C’est dans ce contexte tendu que s’est tenue dimanche une manifestation à Tunis. La manifestation prévue de longue date était organisée par le Front du salut national qui regroupe des personnalités de diverses obédiences politiques opposées à K. Saïed. Initialement, elle devait exiger la définition d’une date pour la prochaine présidentielle alors que le mandat de K. Saïed doit prendre fin en octobre. Les manifestants demandent un calendrier électoral et la fin du « coup d’Etat » dans lequel le pays est, assurent-ils, englué.
Mais le rassemblement a pris une tournure différente au vu des derniers événements, notamment l’arrestation de l’avocate S. Dahmani. Réunis au siège de leur ordre, à la Maison des avocats samedi soir, les avocats n’ont rien pu faire pour empêcher ces hommes d’emmener leur consœur avec eux. La scène s’est déroulée sous leurs yeux. Ils se sont aussitôt réunis pour exprimer leur solidarité avec l’avocate et partager leurs inquiétudes alors que les arrestations et détentions provisoires se multiplient en Tunisie. Pour eux, elle a fait l’objet d’un kidnapping.
S. Dahmani, tous la connaissent, elle et sa dérision quand il s’agit de critiquer le pouvoir actuel auquel elle s’oppose fréquemment sur les plateaux TV et radio mais personne n’aurait pu imaginer qu’elle soit arrêtée de cette façon. « C’est un kidnapping – oui, Je considère que ce qui s’est passé est un kidnapping de Sonia Dahmani ! A cette heure-ci, d’ailleurs, nous ne savons pas où elle a été emmenée. D’autres avocats ont été molestés et une des avocates a été blessée et transférée à l’hôpital», lance un avocat à ses confrères. « … C’est la première fois, dans l’histoire des avocats tunisiens, que l’on entre de cette façon dans la Maison des avocats. C’est du jamais vu ! Ce soir, ça a été l’ordre des avocats mais demain ça peut être n’importe quelle autre représentation professionnelle.

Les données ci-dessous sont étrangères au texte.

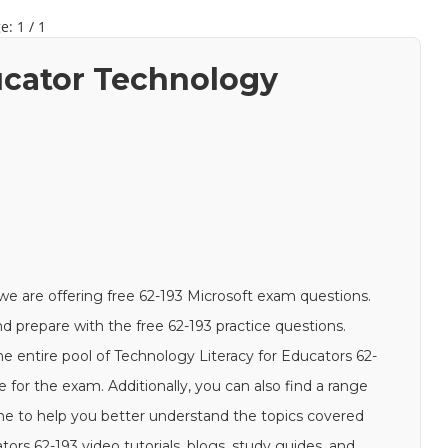
e: 1 / 1
ducator Technology
we are offering free 62-193 Microsoft exam questions.
and prepare with the free 62-193 practice questions.
e entire pool of Technology Literacy for Educators 62-
e for the exam. Additionally, you can also find a range
ine to help you better understand the topics covered
ors 62-193 video tutorials, blogs, study guides, and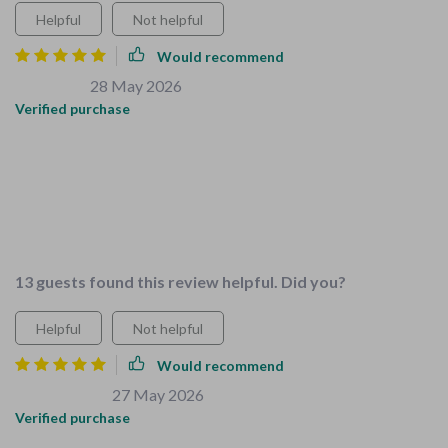
Helpful
Not helpful
Would recommend
Jena Ratke
28 May 2026
,
Verified purchase
What sets this bundle apart from others I've tried is how
specific it's tailored to growing families like mine. No more
guesswork or wasted time searching for separate guides; all
essential resources are conveniently bundled together saving
you time and stress
13 guests found this review helpful. Did you?
Helpful
Not helpful
Would recommend
Scot Gutmann
27 May 2026
,
Verified purchase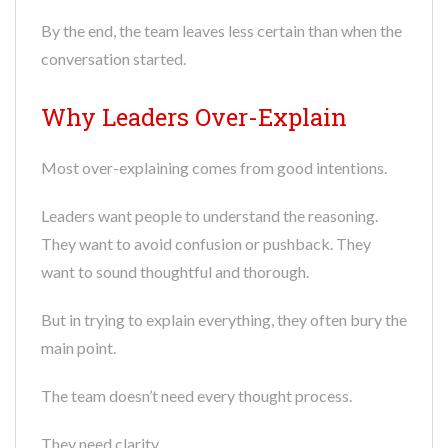
By the end, the team leaves less certain than when the
conversation started.
Why Leaders Over-Explain
Most over-explaining comes from good intentions.
Leaders want people to understand the reasoning.
They want to avoid confusion or pushback. They
want to sound thoughtful and thorough.
But in trying to explain everything, they often bury the
main point.
The team doesn’t need every thought process.
They need clarity.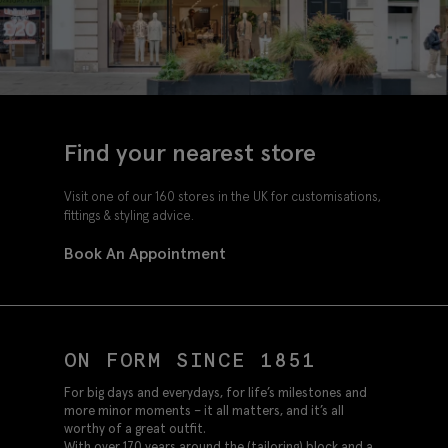
Find your nearest store
Visit one of our 160 stores in the UK for customisations,
fittings & styling advice.
Book An Appointment
ON FORM SINCE 1851
For big days and everydays, for life’s milestones and
more minor moments – it all matters, and it’s all
worthy of a great outfit.
With over 170 years around the (tailoring) block and a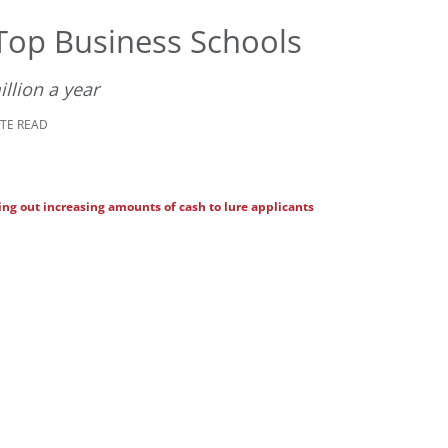
Top Business Schools
llion a year
UTE READ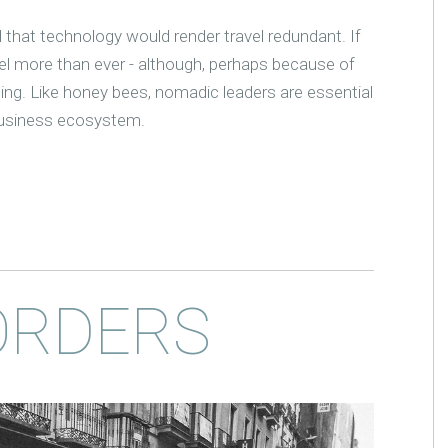
 that technology would render travel redundant. If
el more than ever - although, perhaps because of
ing. Like honey bees, nomadic leaders are essential
, business ecosystem.
ORDERS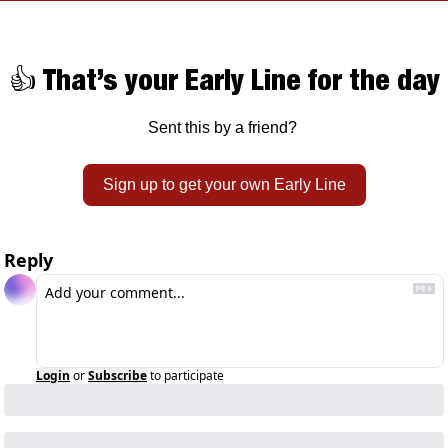
👍 That’s your Early Line for the day
Sent this by a friend? 
Sign up to get your own Early Line
Reply
Login
or
Subscribe
to participate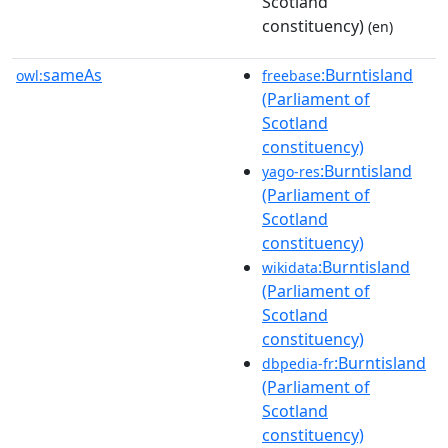
Scotland
constituency)
(en)
sameAs
:Burntisland
owl:
freebase
(Parliament of
Scotland
constituency)
:Burntisland
yago-res
(Parliament of
Scotland
constituency)
:Burntisland
wikidata
(Parliament of
Scotland
constituency)
:Burntisland
dbpedia-fr
(Parliament of
Scotland
constituency)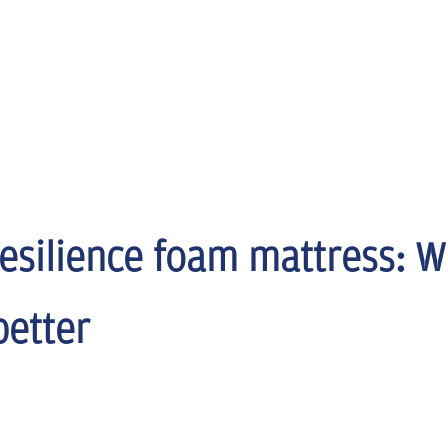
resilience foam mattress: W
better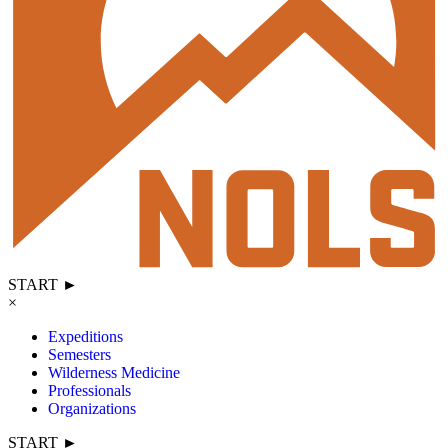
START ►
×
Expeditions
Semesters
Wilderness Medicine
Professionals
Organizations
START ►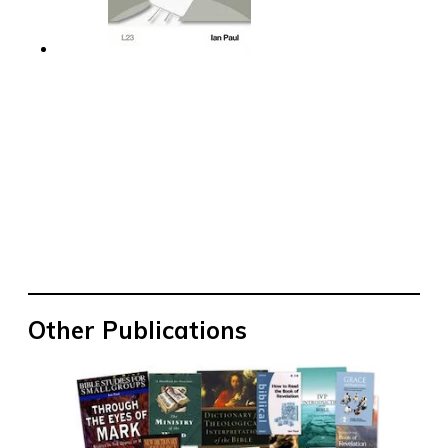
Other Publications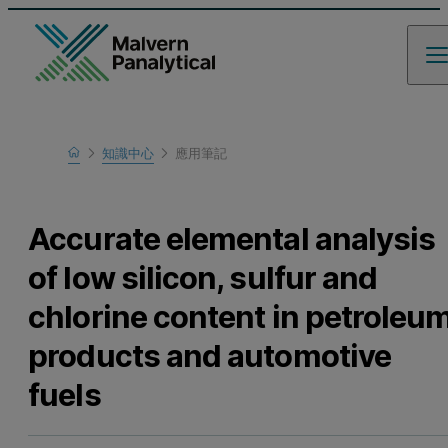
Home
知識中心
應用筆記
瞭解更多
Accurate elemental analysis
of low silicon, sulfur and
chlorine content in petroleu
products and automotive
fuels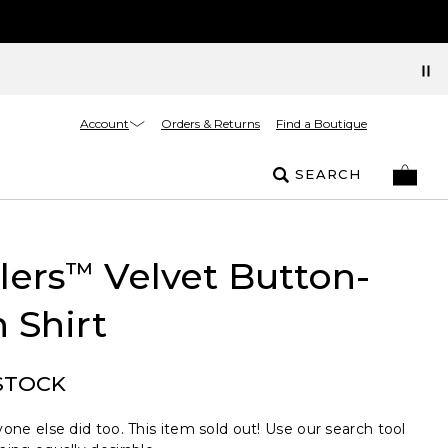
Account
Orders & Returns
Find a Boutique
SEARCH
lers
Velvet Button-
™
 Shirt
STOCK
one else did too. This item sold out! Use our search tool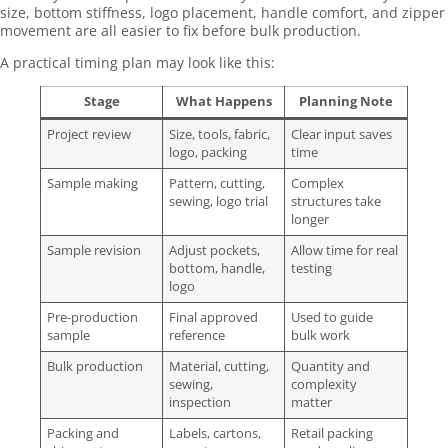
size, bottom stiffness, logo placement, handle comfort, and zipper
movement are all easier to fix before bulk production.
A practical timing plan may look like this:
Stage
What Happens
Planning Note
Project review
Size, tools, fabric,
Clear input saves
logo, packing
time
Sample making
Pattern, cutting,
Complex
sewing, logo trial
structures take
longer
Sample revision
Adjust pockets,
Allow time for real
bottom, handle,
testing
logo
Pre-production
Final approved
Used to guide
sample
reference
bulk work
Bulk production
Material, cutting,
Quantity and
sewing,
complexity
inspection
matter
Packing and
Labels, cartons,
Retail packing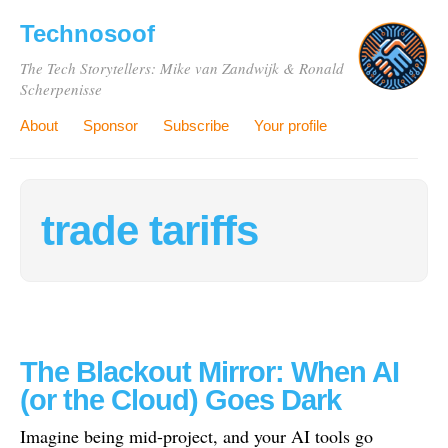
Technosoof
The Tech Storytellers: Mike van Zandwijk & Ronald
Scherpenisse
About
Sponsor
Subscribe
Your profile
trade tariffs
The Blackout Mirror: When AI
(or the Cloud) Goes Dark
Imagine being mid-project, and your AI tools go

On ne peut pas se taire !» poursuit l’avocat.
Face à la brutalité de la méthode et désormais inquiets pour leur propre liberté, les avocats tunisiens ont annoncé se mettre en grève à partir de lundi.
Samedi soir, il y a aussi eu deux autres arrestations de figures médiatiques : Mourad Zeghidi et Borhen Bssaïes qui ont été eux aussi interrogés par la police et placés en détention provisoire.